Melodrama Weakens Film On Embattled Urban Teacher
NEW YORK
High school science teacher Trevor Garfield has a problem at the beginning of "One Eight Seven," the new movie about inner-city education.
His classroom talents have earned respect from his peers and his better-motivated pupils. But the corridors of his Brooklyn school don't exactly ring with civilized values, and failing a hostile student can be as dangerous as dissing a stranger in a dark alley. Trevor learns this the hard way, suffering a near-fatal attack from a "gangbanger" with a chip on his shoulder and a tenpenny nail in his fist.
Trevor recovers from his wounds, moves his life and work to the other side of the country, and dips back into teaching as a substitute in the Los Angeles schools. But adversity recurs. Surly students take a dislike to him on Day 1, and a dispute over a stolen watch makes the toughest troublemaker into his mortal enemy. His only friends are a computer teacher as threatened as he is, and a history teacher whose moral sense was burned out years ago.
Trevor remembers when he was idealistic, optimistic, and ethical to a fault. Can he recapture those days amid the chaos and confusion that a major American city has the audacity to call an educational system? Or does a job in the jungle require an adjustment in one's personal and professional morality?
Those are the big questions raised in "One Eight Seven" - the police code for homicide, written "187" in the movie ads - by director Kevin Reynolds and screenwriter Scott Yagemann, who taught in L.A.'s public schools for seven years before penning this script. They pull no punches in depicting the darkest sides of today's urban and educational environments, and their sympathy with embattled teachers will please many education-minded people.
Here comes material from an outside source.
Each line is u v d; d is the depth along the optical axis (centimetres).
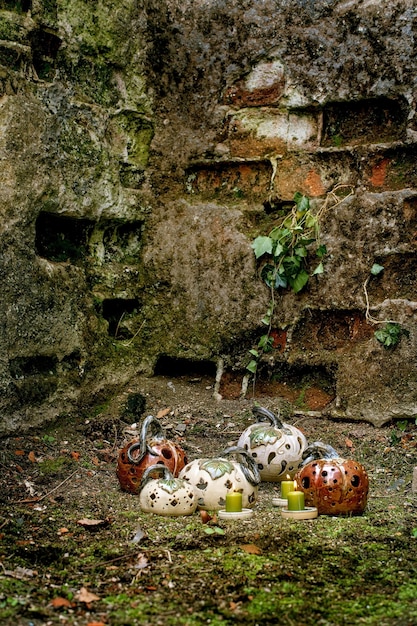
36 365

The picture would be more persuasive if it didn't use over-the-top melodrama to illustrate its points, however. Some scenes pour on so much terror and destructiveness that one suspects the filmmakers are less interested in outlining a social problem than in stirring up our vengeful instincts, so we'll be primed to cheer when the mayhem-filled climax finally arrives.
Worse, the film strongly suggests that vigilante violence - cloaked as "taking personal responsibility" instead of "being a victim" - may have a part to play in returning law and order to the schoolroom. The movie hedges its bets by taking an ambivalent, sometimes murky stance toward the plot's take-charge hero. Still, this aspect of the story will repel viewers who feel the most likely effect of violence is to beget more of the same, simply prolonging a (literally) vicious circle.
Samuel L. Jackson gives a powerful performance as Trevor, lending three-dimensional life to a character who might have seemed schematic and even self-contradictory in less able hands. As a bonus, the nuanced acting of this gifted African-American star helps soften the movie's discomfiting racial undertones, which arise from its harsh portrayal of intolerably decayed ghettos swarming with dysfunctional members of racial and ethnic minorities.
John Heard and Kelly Rowan are also fine as the history and computer teachers. Reynolds keeps the action moving at an energetic pace, although his visual style often sweats and strains surprisingly hard for such a relatively straightforward story; the editing is punchy and the camera is forever turning, craning, revolving, and otherwise knocking itself out.
Ericson Core did the colorful cinematography, and music supervisor Chris Douridas assembled the eclectic soundtrack songs, which range from hip-hop to strains of an Indian sitar that seems to have wandered in from some other movie.
* 'One Eight Seven' has an R rating. It contains menacing suspense and hard-hitting violence as well as foul language and brief nudity.